2. **Remove the attribute:** If you don't need to enforce a character limit, simply omit `maxlength` altogether. There is no need to include it with an empty value.

Valid values for `maxlength` include `"0"`, `"1"`, `"255"`, or any other non-negative whole number. The following are **not** valid: empty strings (`""`), negative numbers (`"-1"`), decimal numbers (`"10.5"`), or non-numeric strings (`"none"`).

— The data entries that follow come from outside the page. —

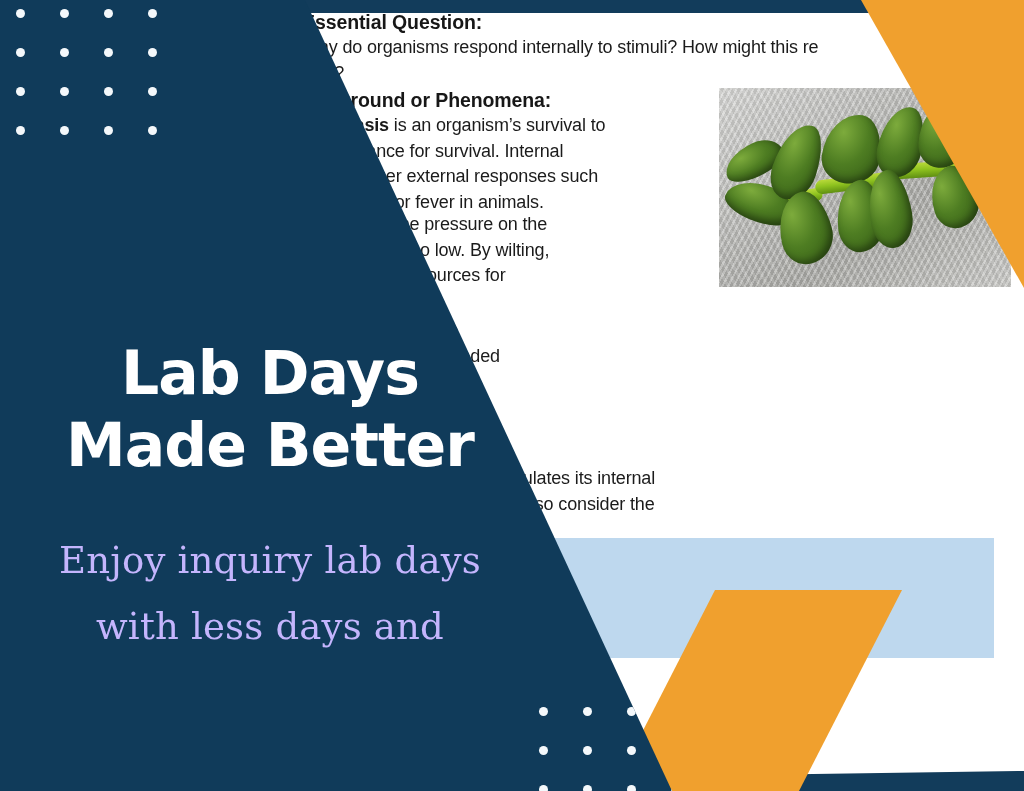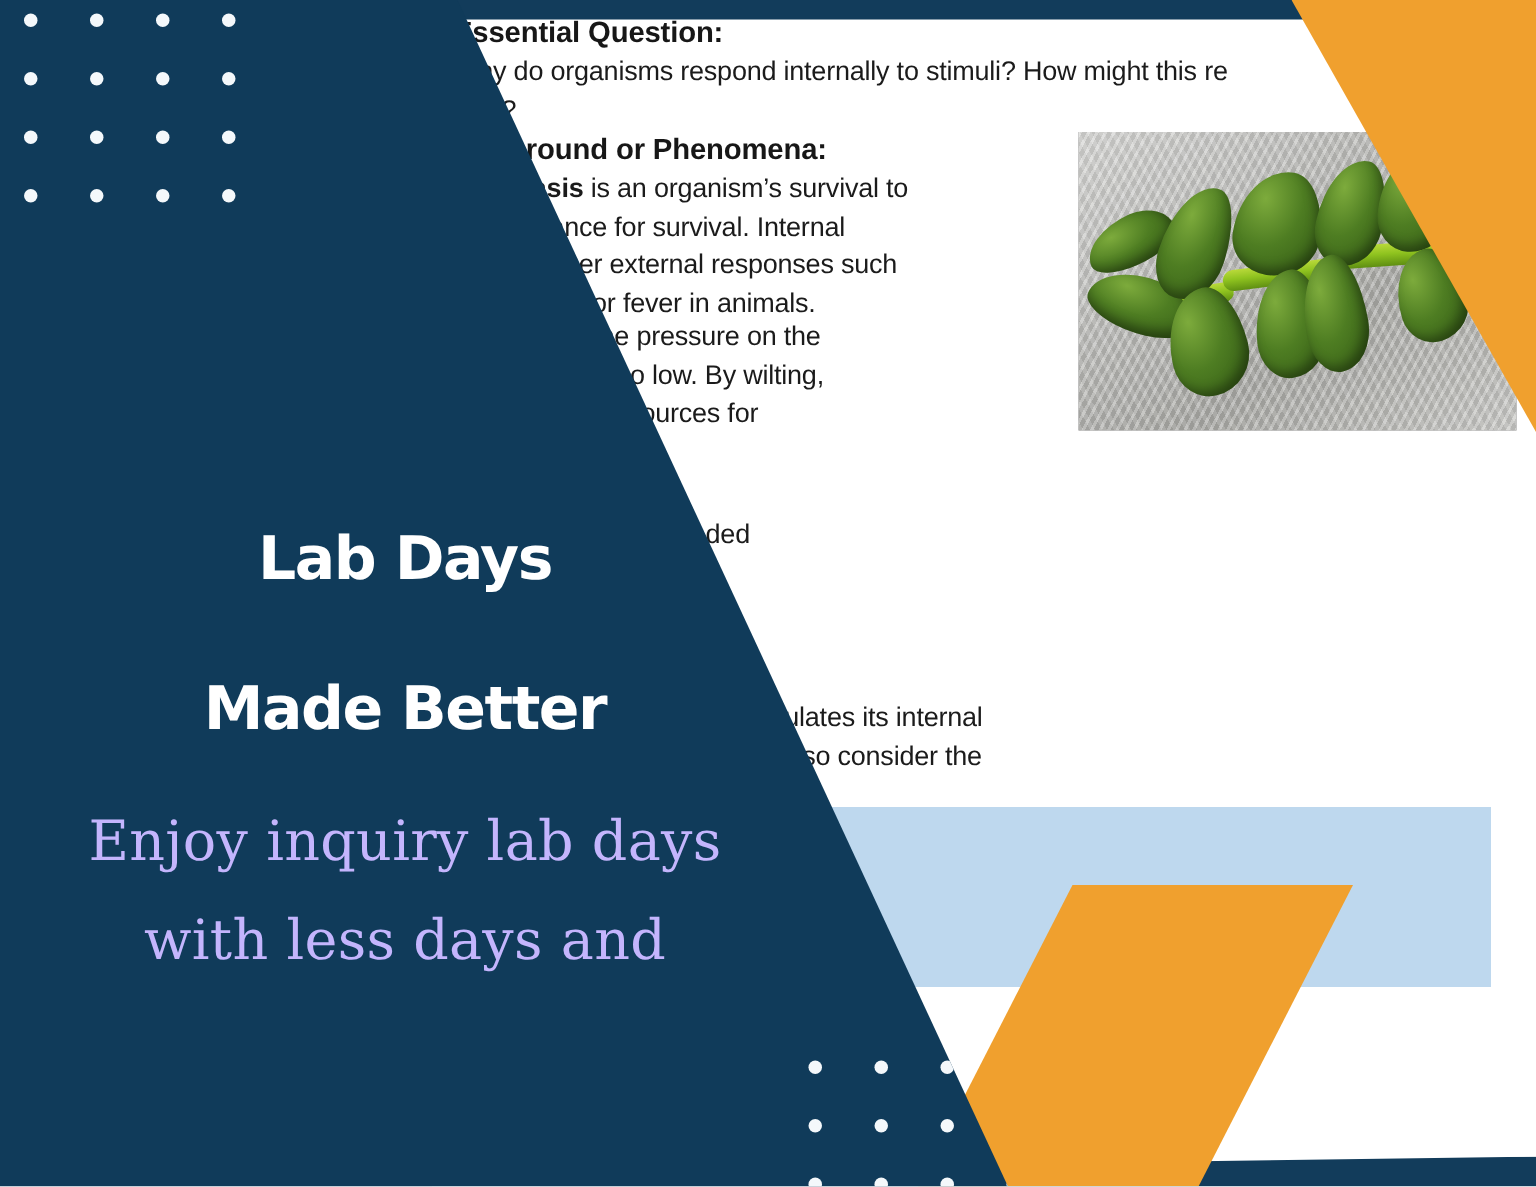--- a/index.html
+++ b/index.html
@@ -141,7 +141,7 @@
     color:#ffffff;
     font-family:"DejaVu Sans", sans-serif;
     font-weight:bold;
-    font-size:40px;
+    font-size:60px;
     line-height:72px;
     letter-spacing:-1px;
   }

## Where `maxlength` applies

The `maxlength` attribute is meaningful on text-entry `input` types: `text`, `search`, `url`, `tel`, `email`, `password`, and also on the `textarea` element. For non-text input types like `number`, `date`, `range`, or `checkbox`, the attribute has no effect and should not be used.

## Examples

### ❌ Incorrect: empty string triggers the validation error

```html
<input type="text" name="username" maxlength="">
```

### ❌ Incorrect: other invalid values

```html
<input type="text" name="username" maxlength="-1">
<input type="email" name="email" maxlength="none">
<input type="text" name="bio" maxlength="10.5">
```

### ✅ Correct: explicit maximum length

```html
<input type="text" name="username" maxlength="30">
```

### ✅ Correct: omit the attribute when no limit is needed

```html
<input type="text" name="comment">
```

### ✅ Correct: `maxlength` on a `textarea`

```html
<textarea name="bio" maxlength="500"></textarea>
```

### ✅ Correct: dynamic value with a fallback

If your `maxlength` value comes from a template or CMS, make sure you either output a valid number or omit the attribute entirely. For example, in a templating language, use conditional logic:

```html
<!-- Only render maxlength if the value is set -->
<input type="text" name="username" maxlength="100">
```

Rather than rendering an empty attribute like `maxlength=""`, ensure your template skips the attribute when no value is configured.